• [Questions]
A) Answer these questions using the article on the South African AIDS lawsuit:
(i) Which two organizations filed the lawsuit together?
(ii) What does Rath market his multivitamins to AIDS sufferers as an alternative to?
(iii) Which foods has the health minister publicly supported as defenses against AIDS?
B) Write a continuation of the article on the South African AIDS lawsuit, beginning after its final sentence.

• [Excerpted passage]
··········

Drug wars: South African groups are clashing over whether AIDS medicines are harmful. Credit: Rodger Bosch/AFP/Getty Images

Doctors and AIDS activists in South Africa have filed a joint lawsuit against the country's health minister and controversial vitamin supplierMatthias Rath as concerns mount over the government's lack of leadership amidst the country's worsening AIDS crisis.

The South African Medical Association (SAMA) and the prominent activist group Treatment Action Campaign (TAC), which together filed the lawsuit, say they aim to end the climate of what the TAC calls “politically-supported denialism” afflicting the country's fight against AIDS.

A key element of the lawsuit is the allegation that in at least two townships, Rath is running illegal medical trials for his multivitamins, which he markets to AIDS sufferers as an alternative to 'poisonous' antiretroviral drugs.

We want the court to put an end to government-supported charlatanism. Nathan Geffen, Treatment Action Campaign

Rath has promoted these trials through several newspaper advertisements, claiming that a combination of micronutrients alone can reverse the course of AIDS, even in its advanced stage. But the TAC says five or more patients have died during these trials.

“There are reports of up to 12 deaths, but it's hard to say,” says TAC spokesman Nathan Geffen. “We hold [Rath] partially accountable for two to three of them. In the other cases, we feel they created false hopes,” he says.

Two patients from the trial, still alive and held up by Rath as models of success, were found to actually be taking antiretroviral drugs, according to the TAC.

Separately, health minister Manto Tshabalala-Msimang has long provoked outrage with her public support of garlic, lemon and beetroot as defenses against AIDS, as well as her ongoing affiliations with denialists like Rath. “We want the court to put an end to government-supported charlatanism,” says Geffen.

··········

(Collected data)
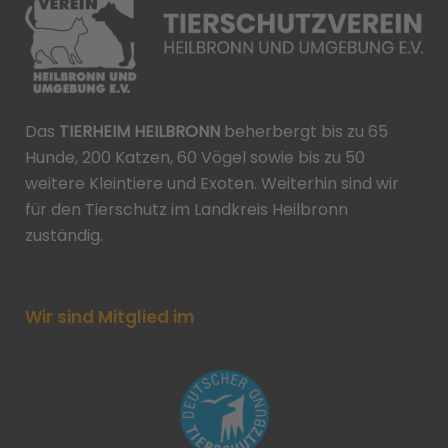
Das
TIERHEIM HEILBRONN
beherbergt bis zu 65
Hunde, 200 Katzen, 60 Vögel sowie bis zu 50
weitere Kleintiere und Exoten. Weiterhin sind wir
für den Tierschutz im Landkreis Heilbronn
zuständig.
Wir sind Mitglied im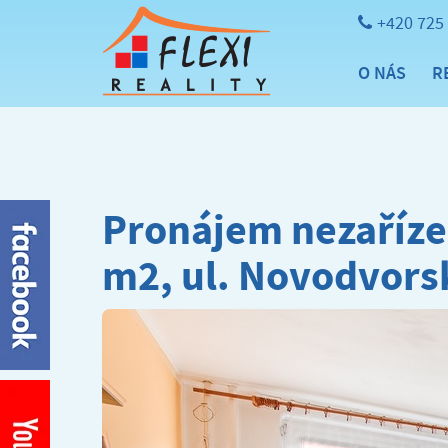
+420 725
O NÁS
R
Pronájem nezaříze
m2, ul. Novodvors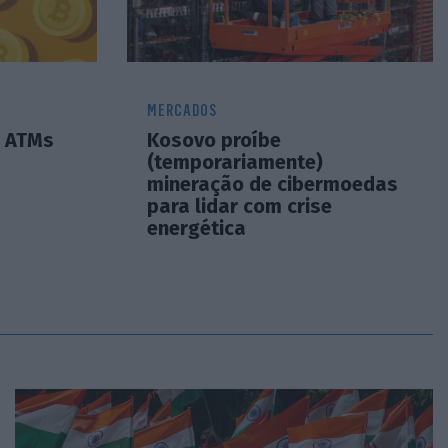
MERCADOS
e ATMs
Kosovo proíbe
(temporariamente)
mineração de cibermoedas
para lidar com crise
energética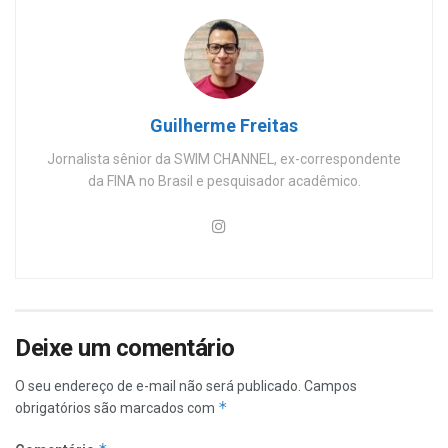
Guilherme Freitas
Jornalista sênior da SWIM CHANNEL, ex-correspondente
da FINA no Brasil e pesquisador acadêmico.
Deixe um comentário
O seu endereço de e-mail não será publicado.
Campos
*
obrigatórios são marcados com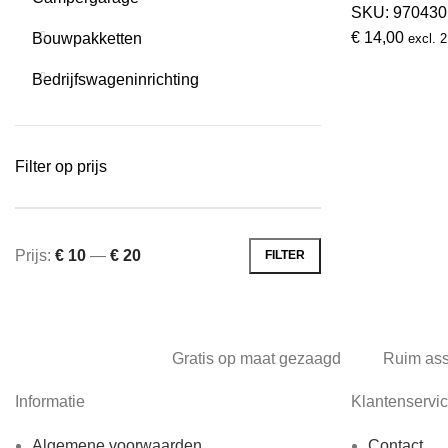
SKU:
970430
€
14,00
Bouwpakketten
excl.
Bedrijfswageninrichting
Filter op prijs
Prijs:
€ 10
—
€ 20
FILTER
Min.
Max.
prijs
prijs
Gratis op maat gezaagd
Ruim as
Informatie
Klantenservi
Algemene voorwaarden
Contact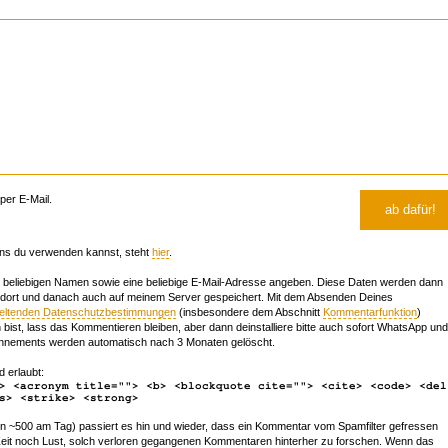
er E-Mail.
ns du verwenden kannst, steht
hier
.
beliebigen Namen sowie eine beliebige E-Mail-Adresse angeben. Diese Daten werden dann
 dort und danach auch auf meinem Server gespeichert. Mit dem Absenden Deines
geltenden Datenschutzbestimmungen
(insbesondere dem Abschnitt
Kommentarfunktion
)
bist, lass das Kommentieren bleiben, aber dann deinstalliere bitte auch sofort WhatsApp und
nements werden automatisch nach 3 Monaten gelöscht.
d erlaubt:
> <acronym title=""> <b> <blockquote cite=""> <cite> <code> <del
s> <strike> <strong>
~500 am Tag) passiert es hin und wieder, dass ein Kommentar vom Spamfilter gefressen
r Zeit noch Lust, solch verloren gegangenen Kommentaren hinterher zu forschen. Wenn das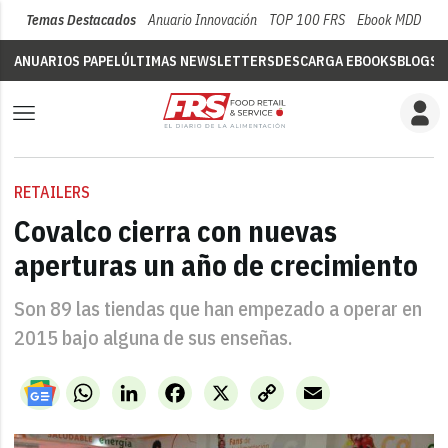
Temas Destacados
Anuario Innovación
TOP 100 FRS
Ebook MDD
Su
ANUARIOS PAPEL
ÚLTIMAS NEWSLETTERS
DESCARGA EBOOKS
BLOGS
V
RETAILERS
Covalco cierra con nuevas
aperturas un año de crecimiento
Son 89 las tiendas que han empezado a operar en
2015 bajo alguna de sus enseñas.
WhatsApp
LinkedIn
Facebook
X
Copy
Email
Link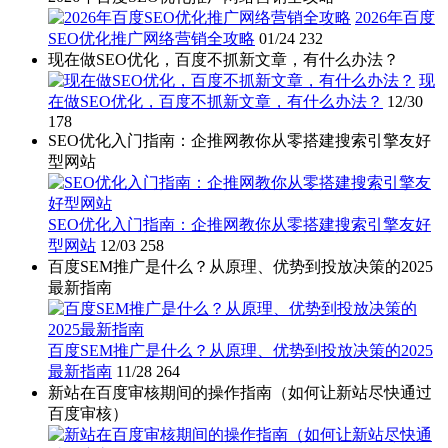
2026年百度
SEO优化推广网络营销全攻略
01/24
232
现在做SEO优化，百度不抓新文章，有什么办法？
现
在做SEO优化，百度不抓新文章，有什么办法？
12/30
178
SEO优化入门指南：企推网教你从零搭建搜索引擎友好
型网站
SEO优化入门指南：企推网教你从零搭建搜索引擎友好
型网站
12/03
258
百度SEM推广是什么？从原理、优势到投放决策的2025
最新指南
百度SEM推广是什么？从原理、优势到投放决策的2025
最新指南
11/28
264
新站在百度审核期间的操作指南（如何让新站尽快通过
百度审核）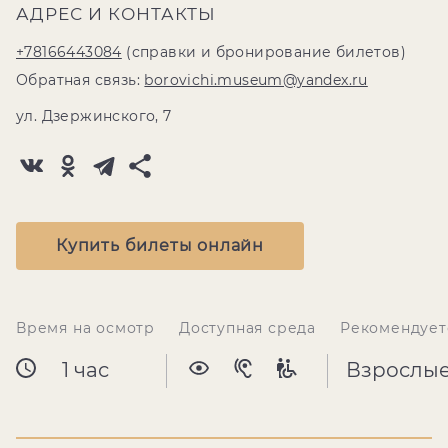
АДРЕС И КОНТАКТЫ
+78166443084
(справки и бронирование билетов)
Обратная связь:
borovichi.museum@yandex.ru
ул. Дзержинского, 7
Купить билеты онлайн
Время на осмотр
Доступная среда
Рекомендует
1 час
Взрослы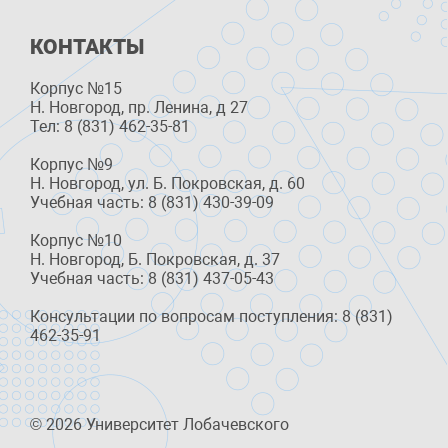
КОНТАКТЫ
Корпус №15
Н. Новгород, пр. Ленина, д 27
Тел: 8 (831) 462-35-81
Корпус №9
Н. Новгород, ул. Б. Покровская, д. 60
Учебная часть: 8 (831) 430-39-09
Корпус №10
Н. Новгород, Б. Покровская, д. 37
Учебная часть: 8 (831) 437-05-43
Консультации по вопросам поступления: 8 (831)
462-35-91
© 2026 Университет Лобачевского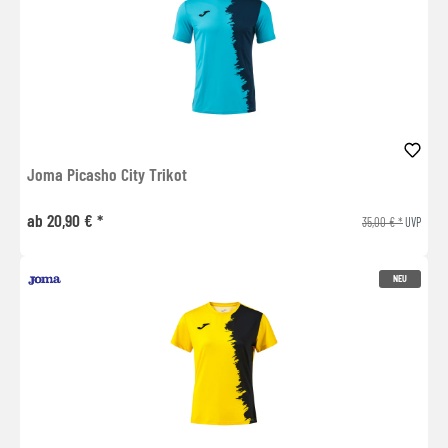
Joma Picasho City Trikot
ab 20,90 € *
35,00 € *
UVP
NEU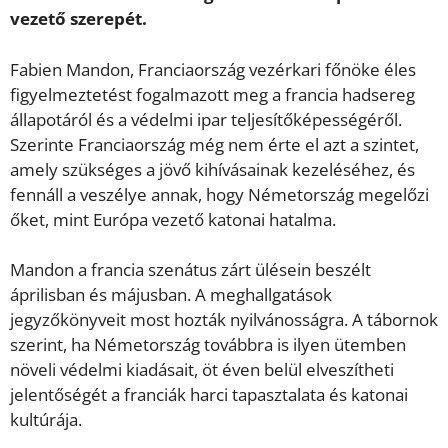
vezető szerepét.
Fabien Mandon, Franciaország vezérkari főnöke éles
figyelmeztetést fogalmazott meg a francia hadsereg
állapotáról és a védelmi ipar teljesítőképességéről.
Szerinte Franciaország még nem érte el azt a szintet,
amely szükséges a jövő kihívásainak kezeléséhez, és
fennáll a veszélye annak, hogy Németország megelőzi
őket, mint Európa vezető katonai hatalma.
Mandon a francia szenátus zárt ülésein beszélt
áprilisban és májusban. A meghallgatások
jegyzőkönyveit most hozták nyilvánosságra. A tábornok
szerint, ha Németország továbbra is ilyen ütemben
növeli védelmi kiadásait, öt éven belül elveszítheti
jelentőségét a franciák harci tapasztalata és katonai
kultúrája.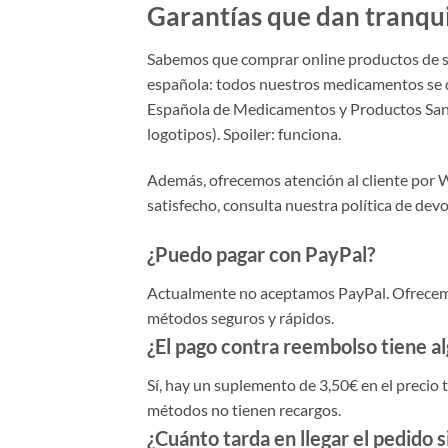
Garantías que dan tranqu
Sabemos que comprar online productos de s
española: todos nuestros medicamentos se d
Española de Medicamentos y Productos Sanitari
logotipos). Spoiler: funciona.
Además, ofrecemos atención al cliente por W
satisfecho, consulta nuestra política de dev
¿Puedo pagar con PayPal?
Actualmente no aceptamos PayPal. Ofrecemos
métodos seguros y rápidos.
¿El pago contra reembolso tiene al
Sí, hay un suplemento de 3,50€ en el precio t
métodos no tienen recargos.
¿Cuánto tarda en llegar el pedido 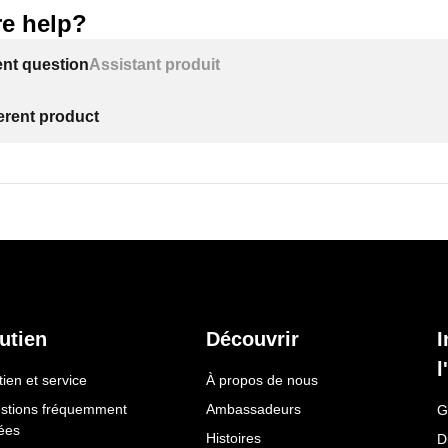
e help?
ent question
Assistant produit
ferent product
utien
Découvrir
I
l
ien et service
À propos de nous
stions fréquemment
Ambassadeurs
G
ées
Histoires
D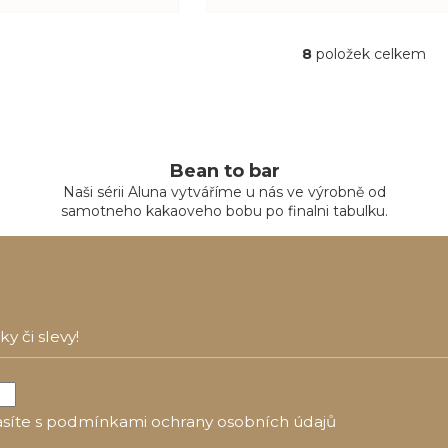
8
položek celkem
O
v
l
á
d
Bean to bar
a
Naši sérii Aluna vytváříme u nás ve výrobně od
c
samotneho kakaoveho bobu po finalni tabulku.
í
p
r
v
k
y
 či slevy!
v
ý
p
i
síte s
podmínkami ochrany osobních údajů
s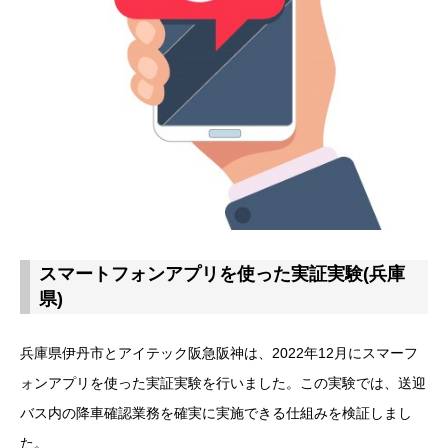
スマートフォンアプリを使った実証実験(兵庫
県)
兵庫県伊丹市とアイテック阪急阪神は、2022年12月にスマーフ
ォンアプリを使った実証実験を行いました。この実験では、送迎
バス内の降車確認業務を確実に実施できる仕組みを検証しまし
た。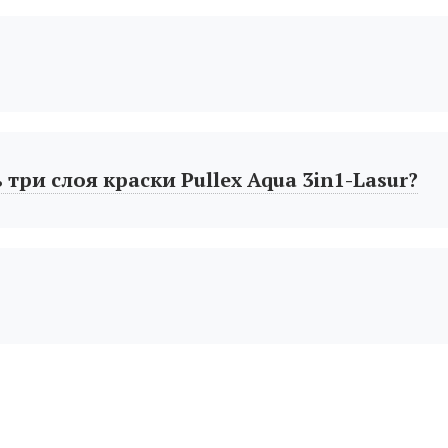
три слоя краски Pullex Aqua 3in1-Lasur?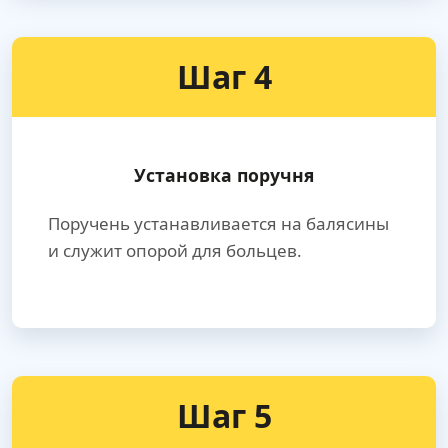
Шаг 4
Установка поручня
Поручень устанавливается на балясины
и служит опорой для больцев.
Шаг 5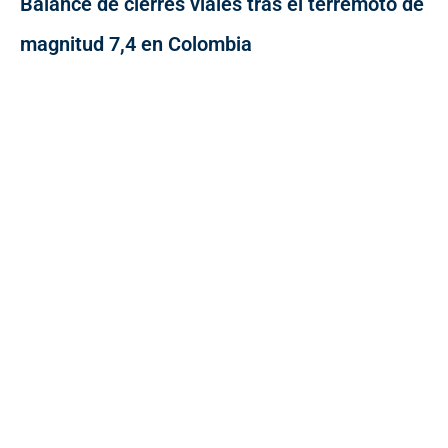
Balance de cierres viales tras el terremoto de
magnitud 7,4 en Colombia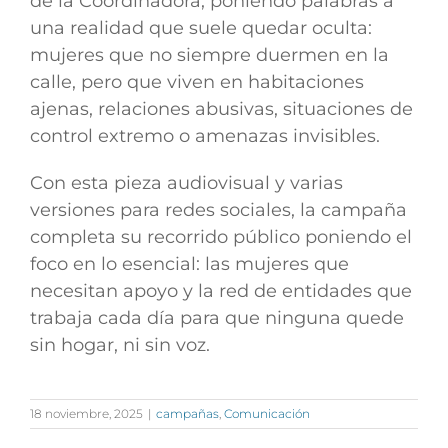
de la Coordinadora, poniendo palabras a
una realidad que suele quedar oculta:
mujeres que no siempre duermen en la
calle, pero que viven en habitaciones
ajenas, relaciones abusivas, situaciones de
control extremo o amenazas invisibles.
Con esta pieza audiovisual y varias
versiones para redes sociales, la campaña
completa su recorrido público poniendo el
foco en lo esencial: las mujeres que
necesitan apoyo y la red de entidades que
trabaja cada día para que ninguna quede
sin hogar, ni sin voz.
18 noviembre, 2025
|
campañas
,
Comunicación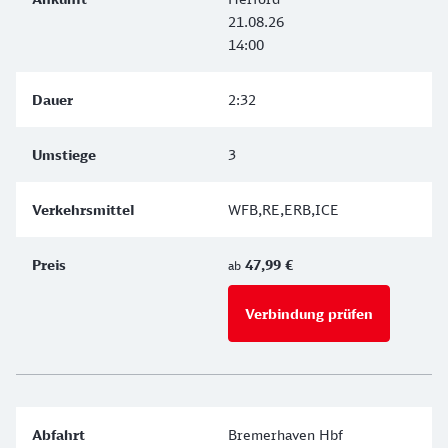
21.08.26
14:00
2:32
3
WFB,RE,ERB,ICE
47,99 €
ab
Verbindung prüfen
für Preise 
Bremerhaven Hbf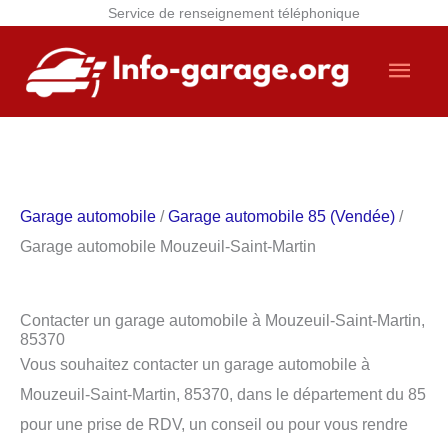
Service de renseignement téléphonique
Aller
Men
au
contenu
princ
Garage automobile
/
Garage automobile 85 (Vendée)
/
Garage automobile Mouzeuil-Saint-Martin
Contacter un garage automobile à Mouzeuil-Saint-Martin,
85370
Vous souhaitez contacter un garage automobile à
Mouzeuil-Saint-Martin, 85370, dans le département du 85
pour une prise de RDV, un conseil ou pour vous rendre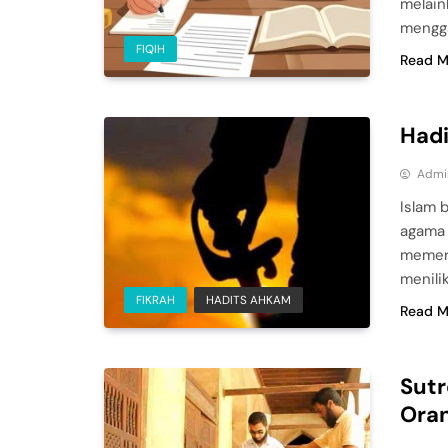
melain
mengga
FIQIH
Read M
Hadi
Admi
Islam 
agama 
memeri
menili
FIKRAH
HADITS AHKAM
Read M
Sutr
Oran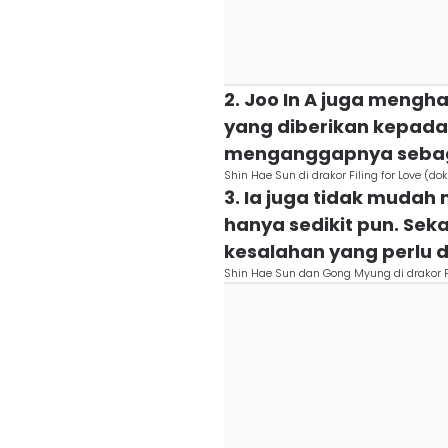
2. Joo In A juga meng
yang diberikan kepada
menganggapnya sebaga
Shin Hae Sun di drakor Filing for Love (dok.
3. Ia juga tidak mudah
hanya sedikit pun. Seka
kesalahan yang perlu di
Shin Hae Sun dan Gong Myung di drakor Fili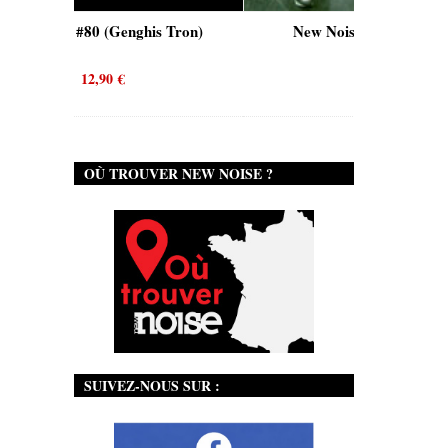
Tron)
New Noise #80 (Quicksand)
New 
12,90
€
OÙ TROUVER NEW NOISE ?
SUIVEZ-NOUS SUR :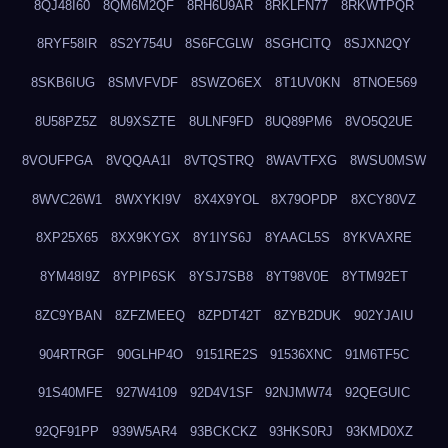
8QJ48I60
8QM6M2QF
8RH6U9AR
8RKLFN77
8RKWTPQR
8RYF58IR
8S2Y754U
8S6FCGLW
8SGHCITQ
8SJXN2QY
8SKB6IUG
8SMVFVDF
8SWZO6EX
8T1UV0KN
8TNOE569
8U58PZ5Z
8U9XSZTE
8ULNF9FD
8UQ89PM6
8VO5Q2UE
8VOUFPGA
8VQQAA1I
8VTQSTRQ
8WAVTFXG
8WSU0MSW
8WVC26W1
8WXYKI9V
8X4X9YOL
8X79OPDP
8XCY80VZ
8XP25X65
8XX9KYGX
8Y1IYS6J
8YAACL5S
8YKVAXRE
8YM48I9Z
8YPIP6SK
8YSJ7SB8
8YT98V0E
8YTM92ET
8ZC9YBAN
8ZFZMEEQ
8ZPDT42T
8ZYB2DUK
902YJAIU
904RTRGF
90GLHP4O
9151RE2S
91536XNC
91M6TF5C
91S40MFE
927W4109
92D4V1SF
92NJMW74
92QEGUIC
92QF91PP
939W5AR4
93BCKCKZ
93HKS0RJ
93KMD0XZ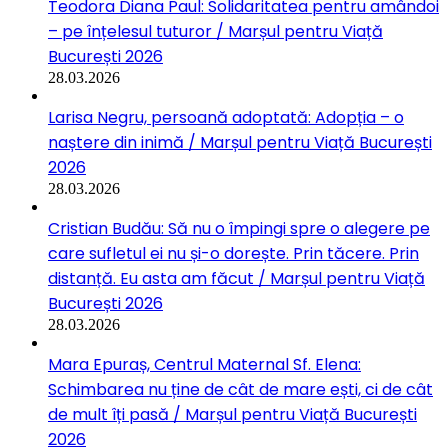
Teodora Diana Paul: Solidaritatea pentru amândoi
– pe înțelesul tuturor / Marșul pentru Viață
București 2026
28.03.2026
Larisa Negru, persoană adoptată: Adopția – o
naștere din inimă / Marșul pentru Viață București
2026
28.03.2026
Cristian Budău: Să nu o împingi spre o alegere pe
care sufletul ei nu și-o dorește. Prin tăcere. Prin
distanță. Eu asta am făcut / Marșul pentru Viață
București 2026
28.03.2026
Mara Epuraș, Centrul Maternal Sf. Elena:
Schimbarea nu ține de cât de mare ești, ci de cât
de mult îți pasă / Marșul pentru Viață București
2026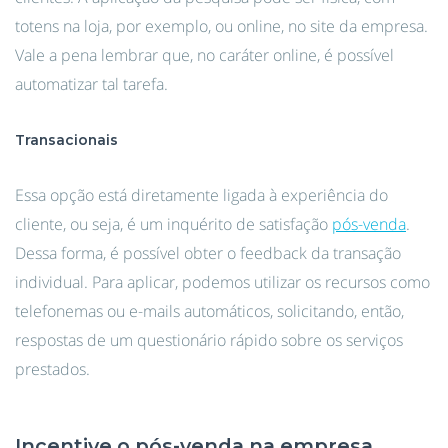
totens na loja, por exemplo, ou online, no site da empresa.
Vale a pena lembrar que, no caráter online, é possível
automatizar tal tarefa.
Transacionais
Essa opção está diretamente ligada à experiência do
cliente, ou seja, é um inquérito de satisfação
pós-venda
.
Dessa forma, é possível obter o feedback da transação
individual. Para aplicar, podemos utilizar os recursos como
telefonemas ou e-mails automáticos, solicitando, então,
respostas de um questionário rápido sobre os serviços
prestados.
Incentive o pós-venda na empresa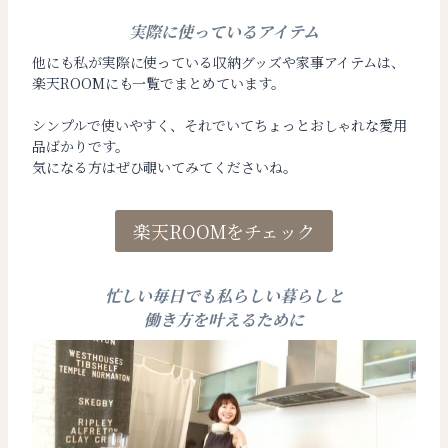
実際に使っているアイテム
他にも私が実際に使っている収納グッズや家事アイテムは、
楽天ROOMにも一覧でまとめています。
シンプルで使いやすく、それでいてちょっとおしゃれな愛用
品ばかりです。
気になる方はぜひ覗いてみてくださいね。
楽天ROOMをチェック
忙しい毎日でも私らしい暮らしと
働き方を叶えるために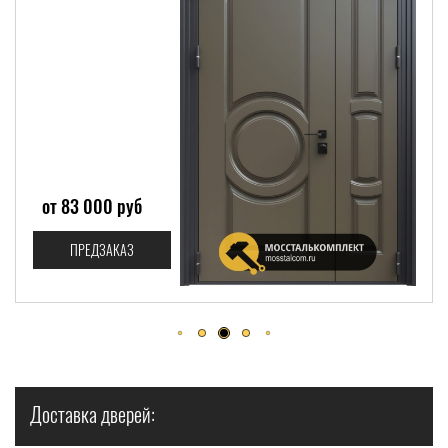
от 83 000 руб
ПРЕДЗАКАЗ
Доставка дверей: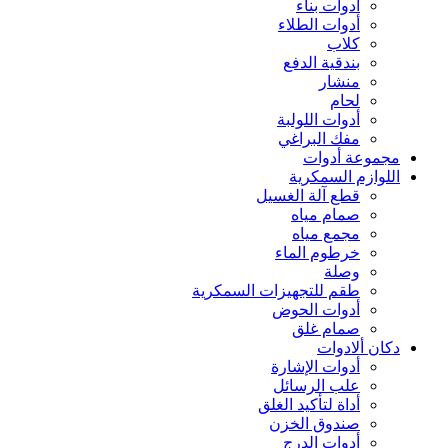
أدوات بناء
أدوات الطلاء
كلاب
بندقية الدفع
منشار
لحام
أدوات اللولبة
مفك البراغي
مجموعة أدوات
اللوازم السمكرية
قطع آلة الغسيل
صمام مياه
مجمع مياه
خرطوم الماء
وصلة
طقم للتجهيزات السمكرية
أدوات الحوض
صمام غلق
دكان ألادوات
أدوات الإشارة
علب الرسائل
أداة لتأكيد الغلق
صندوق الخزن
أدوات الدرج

··········

• [Solved problems]
A)
(i) The South African Medical Association (SAMA) and the Treatment Action Campaign (TAC).
(ii) "Poisonous" antiretroviral drugs.
(iii) Garlic, lemon and beetroot.

B)
SAMA spokesman Mark Sonderup says the legal process is an attempt to get various agencies under the health minister's control, such as the Medicines Control Council, to properly investigate Rath's activities. “As the representative body of doctors in South Africa we have a principled duty to respond to what is going on,” Sonderup says.

A spokesman for Rath declined to speak to Nature Medicine about the case, saying he is convinced the journal is “funded to the hilt with drug money.”

Although the lawsuit is not expected to reach the court for some months, the TAC and SAMA have already gained public backing from several prominent groups, including the country's largest trade union, a major church council and various non-governmental organizations.

South Africa hosts an estimated 5.3 million HIV-infected individuals, the most for any country. A UNAIDS report released on 21 November says the country's epidemic has evolved at an astonishing speed, from a prevalence of less than 1% in 1990 to 25% by 2000.

The country's budget for AIDS has more than tripled since 2001 to R1.5 billion (about $235 million). In March the government spent R3.4 billion (about $533 million) to acquire a three-year stock of antiretroviral drugs. Experts estimate these drugs are provided to about 140,000 people, a significant increase from a year earlier—but still far behind the government's own rollout targets.